(Segmentation annotation records)
################
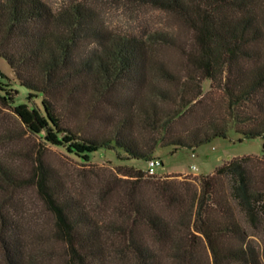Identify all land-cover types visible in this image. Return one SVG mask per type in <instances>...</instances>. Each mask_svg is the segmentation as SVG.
Segmentation results:
<instances>
[{
  "label": "trees",
  "instance_id": "trees-1",
  "mask_svg": "<svg viewBox=\"0 0 264 264\" xmlns=\"http://www.w3.org/2000/svg\"><path fill=\"white\" fill-rule=\"evenodd\" d=\"M104 1L0 0V56L20 86L42 95L40 104H14L0 69V101L42 147L60 146L83 162L99 147L149 159L158 146L227 137L233 125L239 140L262 137L264 154V0H113L162 15L141 33L108 26L98 7ZM161 46L180 50L176 64L155 55ZM61 92L85 103L102 131L66 124L52 99ZM121 169L126 185L101 178L93 193L100 199L118 188L109 217L94 213L93 198L70 189L42 154L29 176L0 159L1 264H111L118 255L127 264H193L203 243L213 264H264V248L243 221L264 231V156L153 180L134 166ZM145 181L153 198L139 191ZM25 184L52 213L50 231L30 233L6 206V193Z\"/></svg>",
  "mask_w": 264,
  "mask_h": 264
},
{
  "label": "rangeland",
  "instance_id": "rangeland-1",
  "mask_svg": "<svg viewBox=\"0 0 264 264\" xmlns=\"http://www.w3.org/2000/svg\"><path fill=\"white\" fill-rule=\"evenodd\" d=\"M56 6L66 0H47ZM103 21L108 26L121 33L151 30L159 25L163 20L162 15L153 9L139 8L137 6H126L113 0H106L98 4ZM170 24L174 21L169 20ZM153 38H150V40ZM189 38H178L187 40ZM155 55L165 57L176 64L180 58V50L174 47H159L154 52ZM0 69L8 75V79H2L7 87L15 90L14 104L33 102L40 104L42 95L36 91H30L18 84L6 61L0 56ZM154 81L158 78L153 77ZM203 90L210 88V80H204ZM31 92V93H30ZM52 99L56 106L60 108L63 120L66 124L81 128L84 132L102 131V126L95 119L94 113L90 114L89 107L85 103H72L63 92L58 93ZM240 133L235 131L233 125L228 130L227 137H213L210 140L194 147H174L173 145L158 146L152 156L162 161V166L154 174L146 172L148 176H162L168 173L179 172L182 174H206L212 172L223 160L233 156L251 154L264 156L262 151V137H248L239 140ZM55 173L65 180L70 189L78 192L84 198L91 200L94 213L104 214L109 217L116 215L114 203L119 198L118 188L112 191H100V199L97 193L98 184L101 178H113L116 176L119 181L114 180L116 185H126L121 178L125 177L120 171L124 166H134L146 171L147 160L143 158L127 157L126 153L120 148L99 147L94 151L88 162H83L80 158L65 151L60 146L47 145L42 147L39 137L32 133L21 122L11 107L0 101V159L8 162L17 170L29 176L36 166V161L41 157ZM195 165V167H193ZM194 181L192 177H188ZM124 180V179H123ZM147 198L155 196L151 181H145L139 190ZM136 193V192H135ZM6 206L11 207L17 215L22 218V222L30 233L48 232L53 228L54 218L50 210L45 206L37 195L32 184H25L13 191L6 193ZM242 217V214L240 215ZM243 221L248 230L253 234V240L264 248L263 228H253L243 217ZM147 234L149 235V231ZM150 238L153 240V237ZM198 249L196 261L193 264H213V256L210 250L204 246ZM56 253H61L60 243H56ZM264 258V253H263ZM127 258L120 255L112 260L111 264H127ZM1 264V259H0Z\"/></svg>",
  "mask_w": 264,
  "mask_h": 264
},
{
  "label": "built area",
  "instance_id": "built-area-1",
  "mask_svg": "<svg viewBox=\"0 0 264 264\" xmlns=\"http://www.w3.org/2000/svg\"><path fill=\"white\" fill-rule=\"evenodd\" d=\"M147 160L146 172L149 174H154L158 171V168L162 166V161L157 157H151ZM195 167V165H193Z\"/></svg>",
  "mask_w": 264,
  "mask_h": 264
},
{
  "label": "crops",
  "instance_id": "crops-1",
  "mask_svg": "<svg viewBox=\"0 0 264 264\" xmlns=\"http://www.w3.org/2000/svg\"><path fill=\"white\" fill-rule=\"evenodd\" d=\"M192 173H194V174H198L197 172H192Z\"/></svg>",
  "mask_w": 264,
  "mask_h": 264
}]
</instances>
################
Can you repeat every record above exactly, apart from the pictures?

- [IN RESPONSE]
Identify all land-cover types visible in this image. Return one SVG mask per type in <instances>...</instances>. Each mask_svg is the segmentation as SVG.
Segmentation results:
<instances>
[{
  "label": "trees",
  "instance_id": "trees-1",
  "mask_svg": "<svg viewBox=\"0 0 264 264\" xmlns=\"http://www.w3.org/2000/svg\"><path fill=\"white\" fill-rule=\"evenodd\" d=\"M104 1L0 0V56L20 86L42 95L40 104H14L0 69V101L42 147L60 146L83 162L99 147L149 159L158 146L227 137L233 125L239 140L262 137L264 154V0H113L162 15L141 33L108 26L98 7ZM161 46L180 50L176 64L155 55ZM61 92L85 103L102 131L66 124L52 99ZM121 169L126 185L101 178L93 193L100 199L118 188L109 217L94 213L93 198L70 189L42 154L29 176L0 159L1 264H111L118 255L127 264H193L203 243L213 264H264V248L243 221L264 231V156L153 180L134 166ZM145 181L153 198L139 191ZM25 184L52 213L50 231L30 233L6 206V193Z\"/></svg>",
  "mask_w": 264,
  "mask_h": 264
},
{
  "label": "rangeland",
  "instance_id": "rangeland-1",
  "mask_svg": "<svg viewBox=\"0 0 264 264\" xmlns=\"http://www.w3.org/2000/svg\"><path fill=\"white\" fill-rule=\"evenodd\" d=\"M56 6L66 0H47ZM103 21L108 26L121 33L151 30L159 25L163 20L162 15L153 9L139 8L137 6H126L113 0H106L98 4ZM170 24L174 21L169 20ZM153 38H150V40ZM189 38H178L187 40ZM155 55L165 57L176 64L180 58V50L174 47H159L154 52ZM0 69L8 75V79H2L7 87L15 90L14 104L33 102L40 104L42 95L36 91H30L18 84L6 61L0 56ZM154 81L158 78L153 77ZM203 90L210 88V80H204ZM31 92V93H30ZM52 99L56 106L60 108L63 120L66 124L81 128L84 132L102 131V126L95 119L94 113L90 114L89 107L85 103H72L63 92L58 93ZM240 133L235 131L233 125L228 130L227 137H213L210 140L194 147H174L173 145L158 146L152 156L162 161V166L154 174L146 172L148 176H162L168 173L179 172L182 174H206L212 172L223 160L233 156L251 154L264 156L262 151V137H248L239 140ZM55 173L65 180L70 189L78 192L84 198L91 200L94 213L104 214L109 217L116 215L114 203L119 198L118 188L112 191H100V199L97 193L98 184L101 178H113L116 176L119 181L114 180L116 185H126L121 178L125 177L120 171L124 166H134L146 171L147 160L143 158L127 157L126 153L120 148L99 147L94 151L88 162H83L80 158L65 151L60 146L47 145L42 147L39 137L32 133L21 122L11 107L0 101V159L8 162L17 170L29 176L36 166V161L41 157ZM195 165V167H193ZM194 181L192 177H188ZM124 180V179H123ZM147 198L155 196L151 181H145L139 190ZM136 193V192H135ZM6 206L11 207L17 215L22 218V222L30 233L48 232L53 228L54 218L50 210L45 206L37 195L32 184H25L13 191L6 193ZM242 217V214L240 215ZM243 221L248 230L253 234V240L264 248L263 228H253L243 217ZM147 234L149 235V231ZM150 238L153 240V237ZM198 249L196 261L193 264H213V256L210 250L204 246ZM56 253H61L60 243H56ZM264 258V253H263ZM127 258L120 255L112 260L111 264H127ZM1 264V259H0Z\"/></svg>",
  "mask_w": 264,
  "mask_h": 264
},
{
  "label": "built area",
  "instance_id": "built-area-1",
  "mask_svg": "<svg viewBox=\"0 0 264 264\" xmlns=\"http://www.w3.org/2000/svg\"><path fill=\"white\" fill-rule=\"evenodd\" d=\"M147 160L146 172L149 174H154L158 171V168L162 166V161L157 157H151ZM195 167V165H193Z\"/></svg>",
  "mask_w": 264,
  "mask_h": 264
},
{
  "label": "crops",
  "instance_id": "crops-1",
  "mask_svg": "<svg viewBox=\"0 0 264 264\" xmlns=\"http://www.w3.org/2000/svg\"><path fill=\"white\" fill-rule=\"evenodd\" d=\"M192 173H194V174H198L197 172H192Z\"/></svg>",
  "mask_w": 264,
  "mask_h": 264
}]
</instances>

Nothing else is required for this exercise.